Prompt => Look through the entries below for the string "down", and copy each line where it is found.

Dataset excerpts =>
========================================

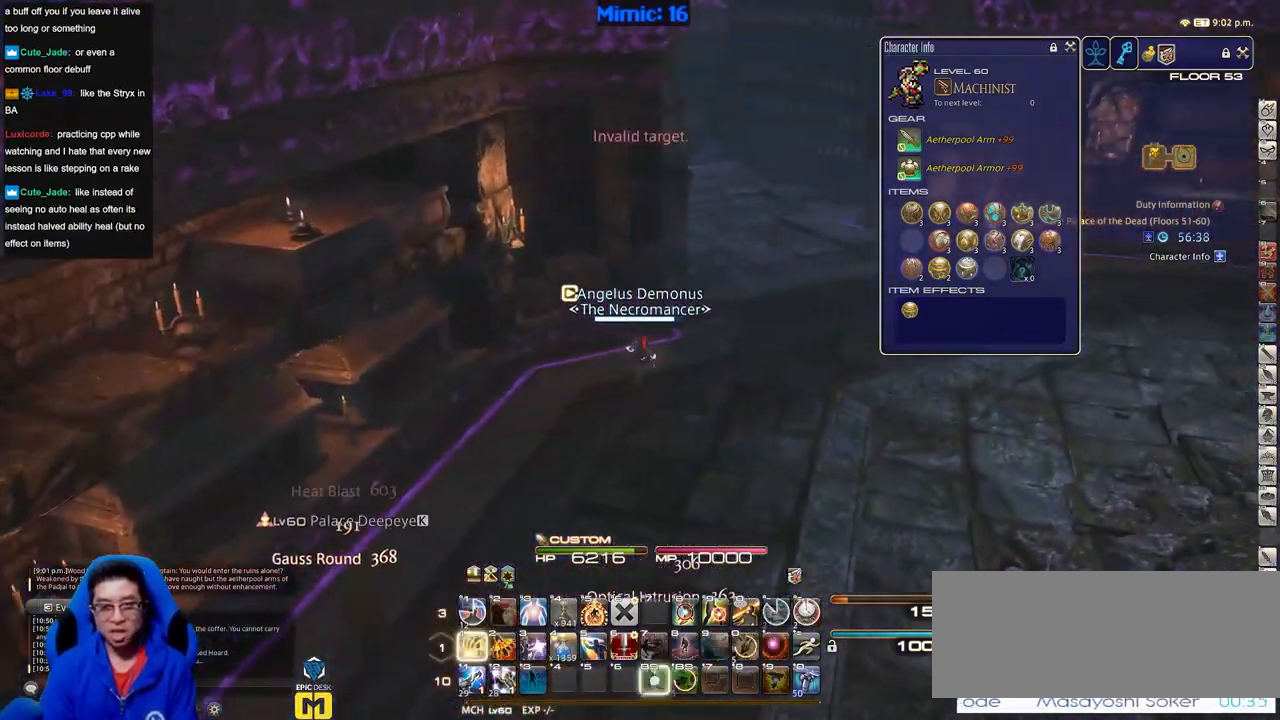
{"keys": ["d", "w"], "events": [[267, "p", "down"], [400, "p", "up"]]}
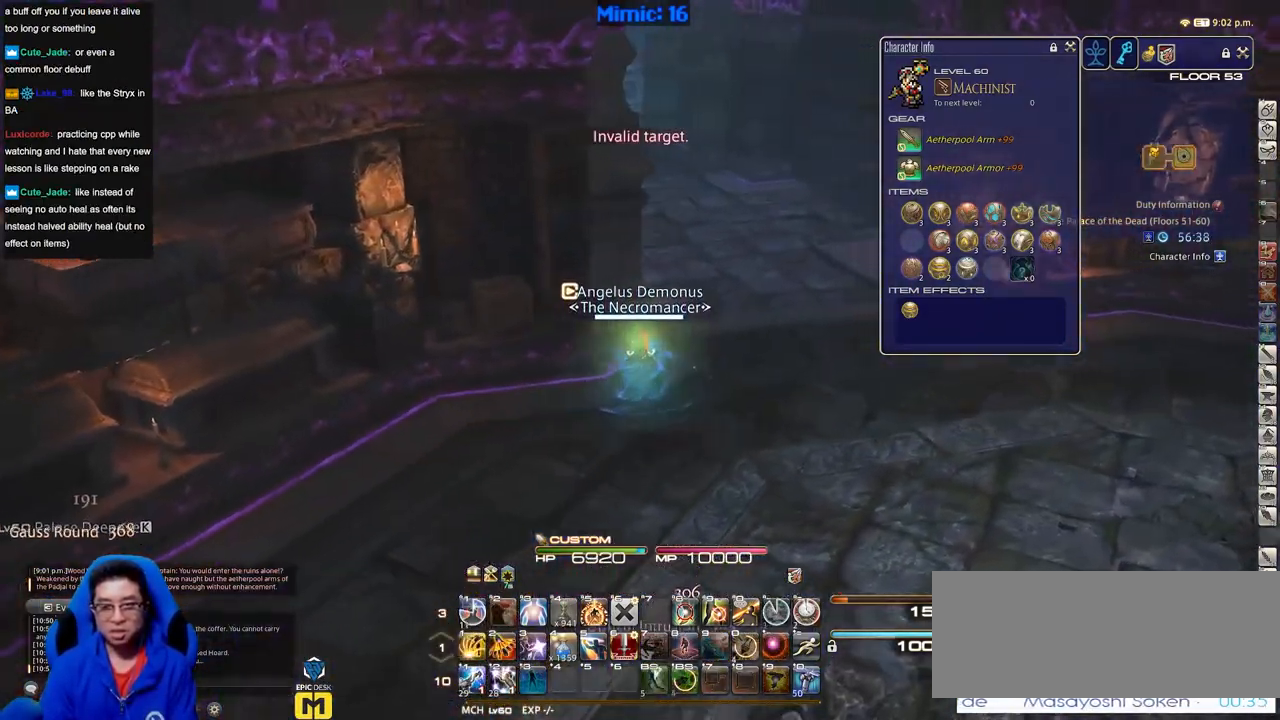
{"keys": ["d", "w"], "events": [[50, "p", "down"], [234, "p", "up"]]}
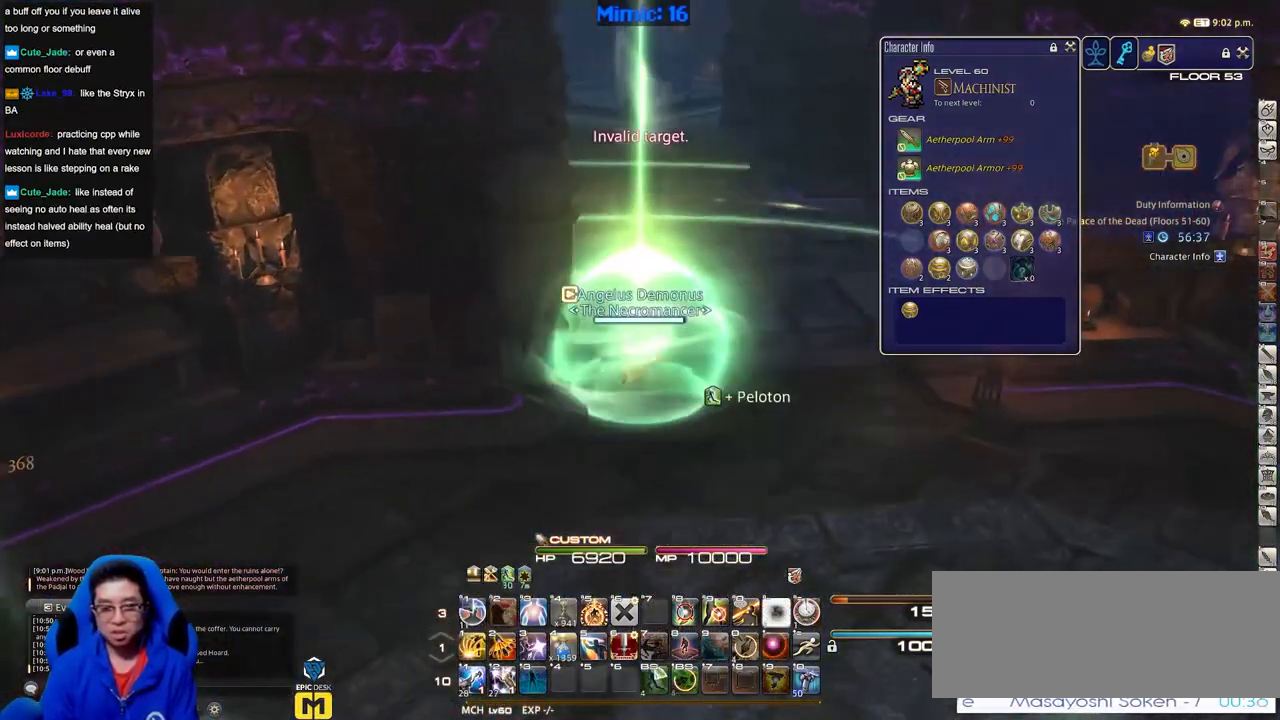
{"keys": ["w"], "events": [[284, "d", "up"]]}
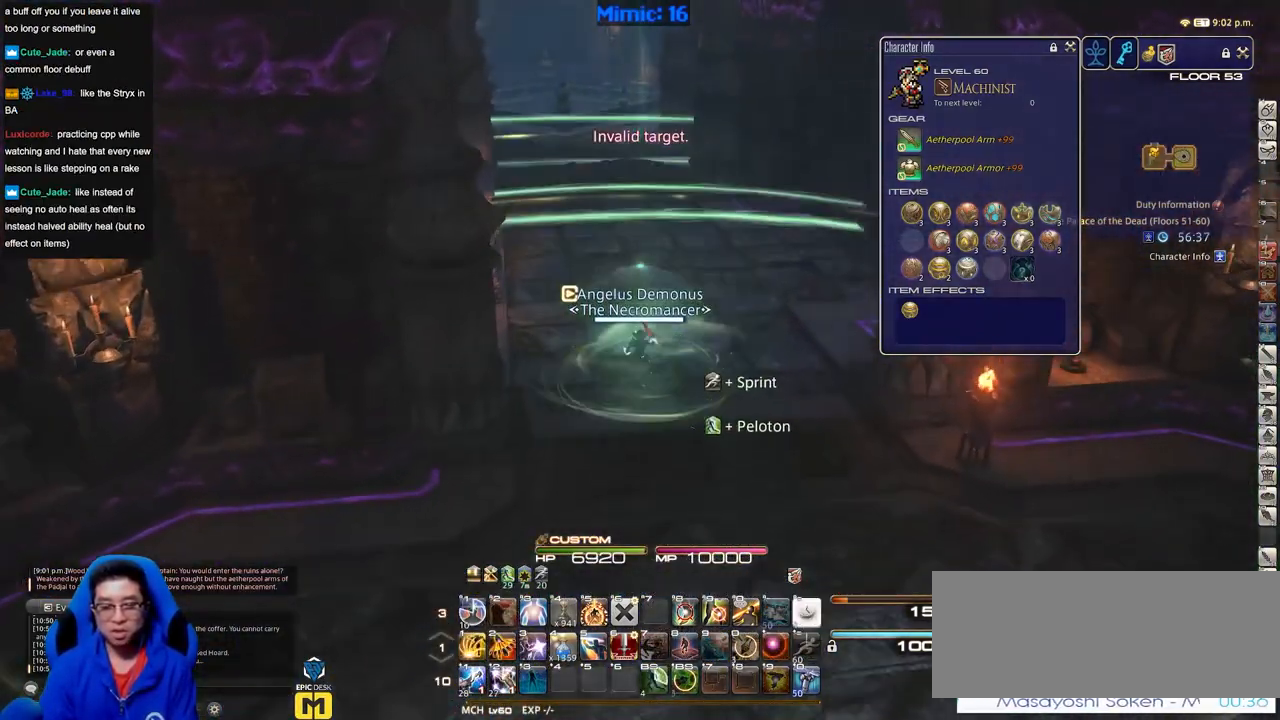
{"keys": ["w"], "events": []}
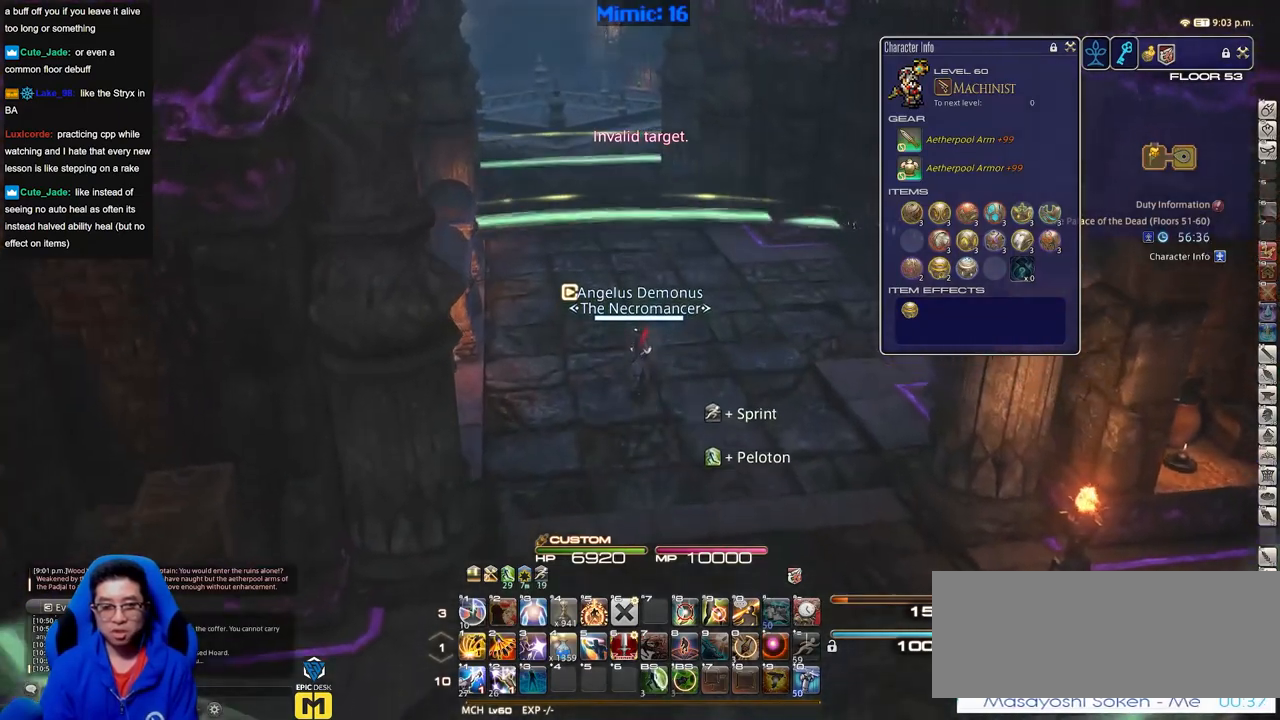
{"keys": ["w"], "events": []}
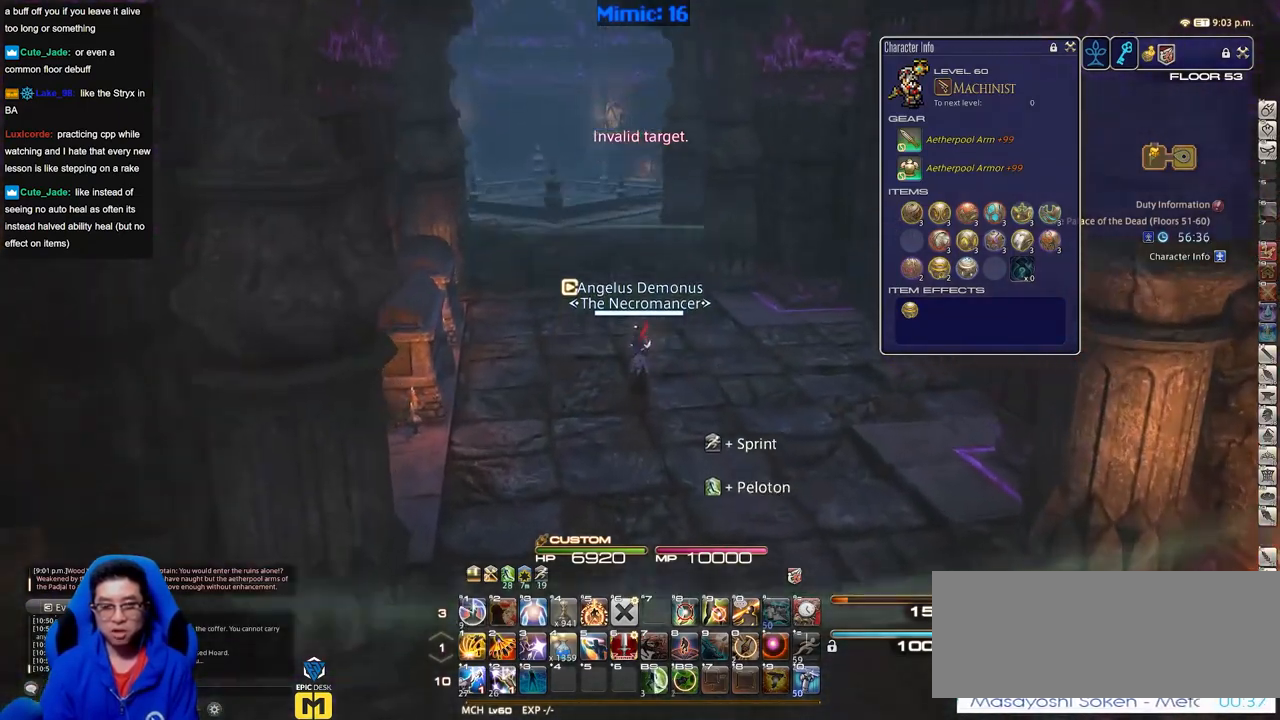
{"keys": ["w"], "events": []}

========================================

Task result =>
{"keys": ["d", "w"], "events": [[267, "p", "down"], [400, "p", "up"]]}
{"keys": ["d", "w"], "events": [[50, "p", "down"], [234, "p", "up"]]}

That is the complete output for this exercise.